### SHORT TASK
Convert the stretch from the line containing "Write the **kern encoding of this score." through the end of the items into a Markdown table with the columns Row and Line. Number each row and omit blank lines.

### RECORD SET
::::::::

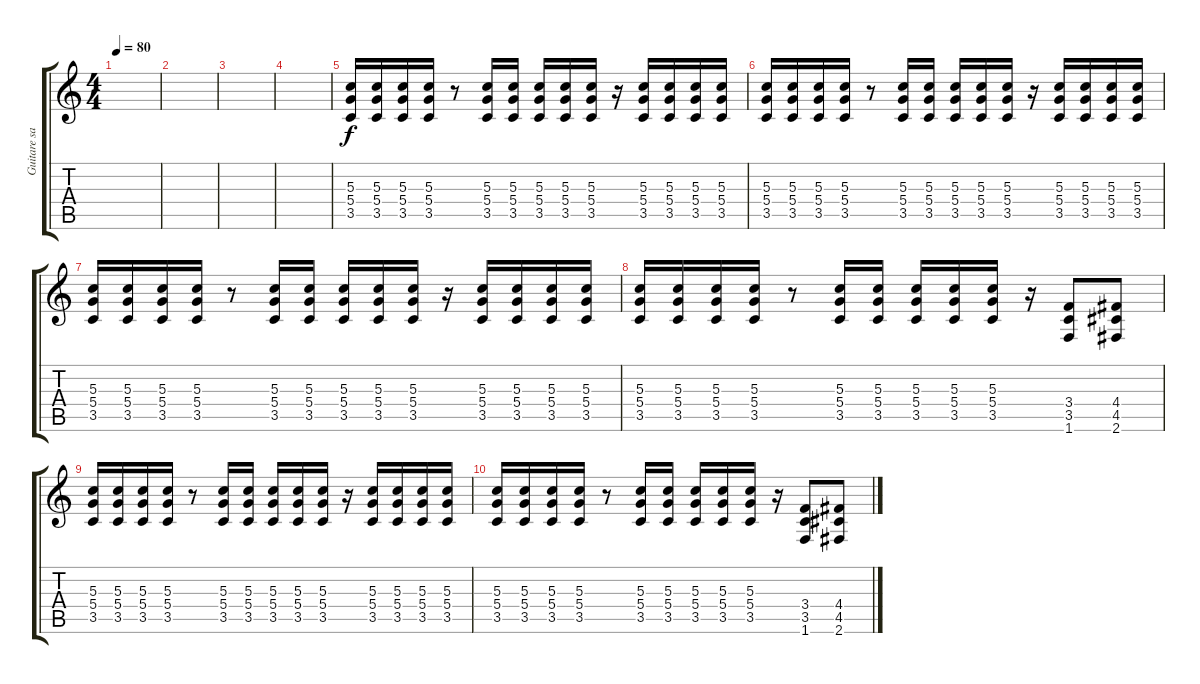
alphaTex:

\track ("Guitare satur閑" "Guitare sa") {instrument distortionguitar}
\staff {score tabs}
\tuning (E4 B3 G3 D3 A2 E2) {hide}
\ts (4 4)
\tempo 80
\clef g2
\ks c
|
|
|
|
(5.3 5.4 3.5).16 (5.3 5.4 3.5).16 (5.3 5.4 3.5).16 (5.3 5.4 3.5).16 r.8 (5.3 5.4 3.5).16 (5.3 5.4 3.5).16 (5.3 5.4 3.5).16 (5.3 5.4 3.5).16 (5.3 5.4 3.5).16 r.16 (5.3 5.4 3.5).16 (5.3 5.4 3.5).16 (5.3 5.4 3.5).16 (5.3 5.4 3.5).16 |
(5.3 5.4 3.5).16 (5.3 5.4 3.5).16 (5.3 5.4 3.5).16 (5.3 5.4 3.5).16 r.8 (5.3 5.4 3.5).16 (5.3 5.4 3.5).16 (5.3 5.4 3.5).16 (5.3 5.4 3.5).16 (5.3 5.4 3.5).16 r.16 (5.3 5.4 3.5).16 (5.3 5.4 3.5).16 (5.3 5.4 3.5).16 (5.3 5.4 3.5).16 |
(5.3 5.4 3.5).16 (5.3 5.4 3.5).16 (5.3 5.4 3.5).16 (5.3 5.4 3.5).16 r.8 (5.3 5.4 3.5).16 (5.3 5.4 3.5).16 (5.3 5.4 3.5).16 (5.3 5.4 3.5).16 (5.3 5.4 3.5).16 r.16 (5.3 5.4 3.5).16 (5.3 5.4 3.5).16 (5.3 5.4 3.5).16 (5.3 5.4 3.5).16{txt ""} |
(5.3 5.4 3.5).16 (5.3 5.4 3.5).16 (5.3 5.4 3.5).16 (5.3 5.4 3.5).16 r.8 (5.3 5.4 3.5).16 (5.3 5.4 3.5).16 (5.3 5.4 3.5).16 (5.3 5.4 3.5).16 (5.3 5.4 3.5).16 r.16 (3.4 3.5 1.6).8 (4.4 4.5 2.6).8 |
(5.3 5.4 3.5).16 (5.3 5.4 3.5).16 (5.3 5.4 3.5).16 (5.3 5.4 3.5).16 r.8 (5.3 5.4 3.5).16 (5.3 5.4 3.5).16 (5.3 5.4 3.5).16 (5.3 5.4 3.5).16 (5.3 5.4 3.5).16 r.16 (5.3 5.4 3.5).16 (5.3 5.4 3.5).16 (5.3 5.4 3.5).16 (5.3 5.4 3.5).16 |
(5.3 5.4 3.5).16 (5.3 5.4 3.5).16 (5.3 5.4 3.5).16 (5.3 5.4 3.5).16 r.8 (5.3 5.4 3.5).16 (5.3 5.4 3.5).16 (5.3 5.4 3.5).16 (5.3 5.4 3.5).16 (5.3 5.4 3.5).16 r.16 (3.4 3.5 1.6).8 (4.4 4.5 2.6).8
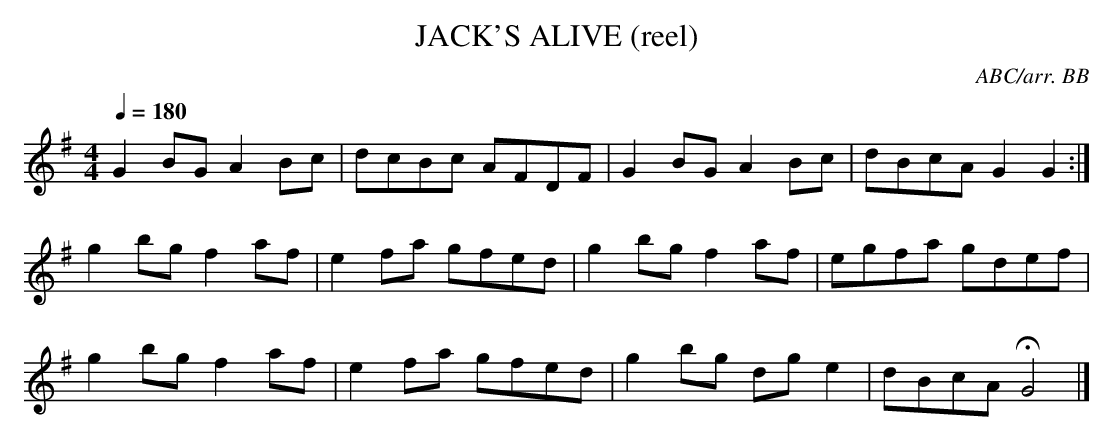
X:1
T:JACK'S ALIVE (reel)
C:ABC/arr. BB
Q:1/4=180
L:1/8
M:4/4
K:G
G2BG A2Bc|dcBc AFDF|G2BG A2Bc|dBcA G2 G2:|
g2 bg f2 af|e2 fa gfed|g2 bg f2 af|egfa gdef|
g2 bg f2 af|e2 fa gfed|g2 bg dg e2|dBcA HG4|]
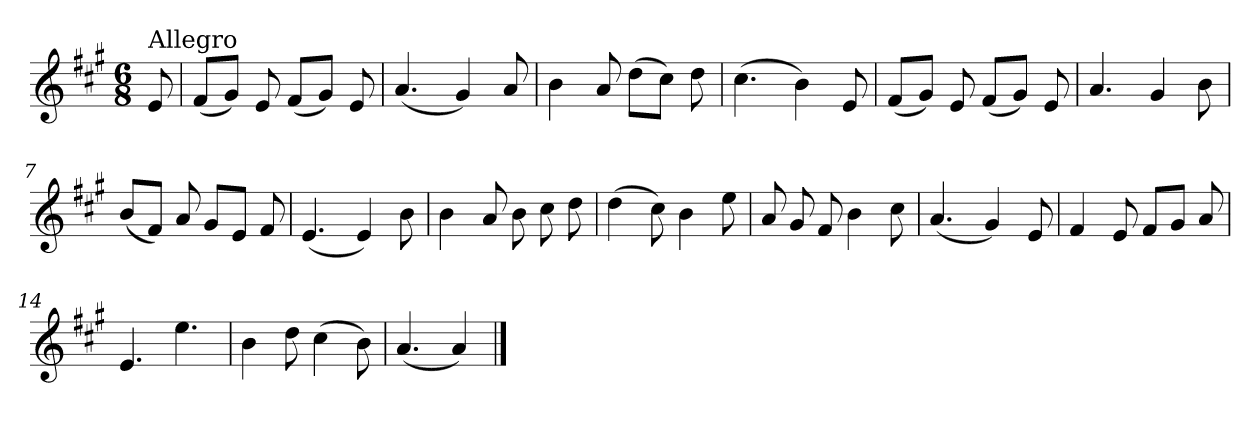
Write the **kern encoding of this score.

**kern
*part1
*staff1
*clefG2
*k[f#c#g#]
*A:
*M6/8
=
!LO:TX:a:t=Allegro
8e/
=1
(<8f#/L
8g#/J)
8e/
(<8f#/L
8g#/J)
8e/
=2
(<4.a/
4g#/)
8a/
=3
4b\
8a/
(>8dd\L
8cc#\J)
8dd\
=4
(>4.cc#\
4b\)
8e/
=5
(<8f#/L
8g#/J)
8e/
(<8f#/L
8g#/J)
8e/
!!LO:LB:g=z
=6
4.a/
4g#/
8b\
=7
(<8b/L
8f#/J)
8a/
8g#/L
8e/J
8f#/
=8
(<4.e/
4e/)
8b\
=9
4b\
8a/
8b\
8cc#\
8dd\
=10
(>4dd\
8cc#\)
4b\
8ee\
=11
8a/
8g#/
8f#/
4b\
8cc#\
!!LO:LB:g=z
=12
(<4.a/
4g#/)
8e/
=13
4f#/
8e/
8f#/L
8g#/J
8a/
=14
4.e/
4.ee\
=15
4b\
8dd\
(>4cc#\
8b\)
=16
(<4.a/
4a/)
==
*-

::::::::

### RESPONSE
| Row | Line |
|---|---|
| 1 | Write the **kern encoding of this score. |
| 2 | **kern |
| 3 | *part1 |
| 4 | *staff1 |
| 5 | *clefG2 |
| 6 | *k[f#c#g#] |
| 7 | *A: |
| 8 | *M6/8 |
| 9 | = |
| 10 | !LO:TX:a:t=Allegro |
| 11 | 8e/ |
| 12 | =1 |
| 13 | (<8f#/L |
| 14 | 8g#/J) |
| 15 | 8e/ |
| 16 | (<8f#/L |
| 17 | 8g#/J) |
| 18 | 8e/ |
| 19 | =2 |
| 20 | (<4.a/ |
| 21 | 4g#/) |
| 22 | 8a/ |
| 23 | =3 |
| 24 | 4b\ |
| 25 | 8a/ |
| 26 | (>8dd\L |
| 27 | 8cc#\J) |
| 28 | 8dd\ |
| 29 | =4 |
| 30 | (>4.cc#\ |
| 31 | 4b\) |
| 32 | 8e/ |
| 33 | =5 |
| 34 | (<8f#/L |
| 35 | 8g#/J) |
| 36 | 8e/ |
| 37 | (<8f#/L |
| 38 | 8g#/J) |
| 39 | 8e/ |
| 40 | !!LO:LB:g=z |
| 41 | =6 |
| 42 | 4.a/ |
| 43 | 4g#/ |
| 44 | 8b\ |
| 45 | =7 |
| 46 | (<8b/L |
| 47 | 8f#/J) |
| 48 | 8a/ |
| 49 | 8g#/L |
| 50 | 8e/J |
| 51 | 8f#/ |
| 52 | =8 |
| 53 | (<4.e/ |
| 54 | 4e/) |
| 55 | 8b\ |
| 56 | =9 |
| 57 | 4b\ |
| 58 | 8a/ |
| 59 | 8b\ |
| 60 | 8cc#\ |
| 61 | 8dd\ |
| 62 | =10 |
| 63 | (>4dd\ |
| 64 | 8cc#\) |
| 65 | 4b\ |
| 66 | 8ee\ |
| 67 | =11 |
| 68 | 8a/ |
| 69 | 8g#/ |
| 70 | 8f#/ |
| 71 | 4b\ |
| 72 | 8cc#\ |
| 73 | !!LO:LB:g=z |
| 74 | =12 |
| 75 | (<4.a/ |
| 76 | 4g#/) |
| 77 | 8e/ |
| 78 | =13 |
| 79 | 4f#/ |
| 80 | 8e/ |
| 81 | 8f#/L |
| 82 | 8g#/J |
| 83 | 8a/ |
| 84 | =14 |
| 85 | 4.e/ |
| 86 | 4.ee\ |
| 87 | =15 |
| 88 | 4b\ |
| 89 | 8dd\ |
| 90 | (>4cc#\ |
| 91 | 8b\) |
| 92 | =16 |
| 93 | (<4.a/ |
| 94 | 4a/) |
| 95 | == |
| 96 | *- |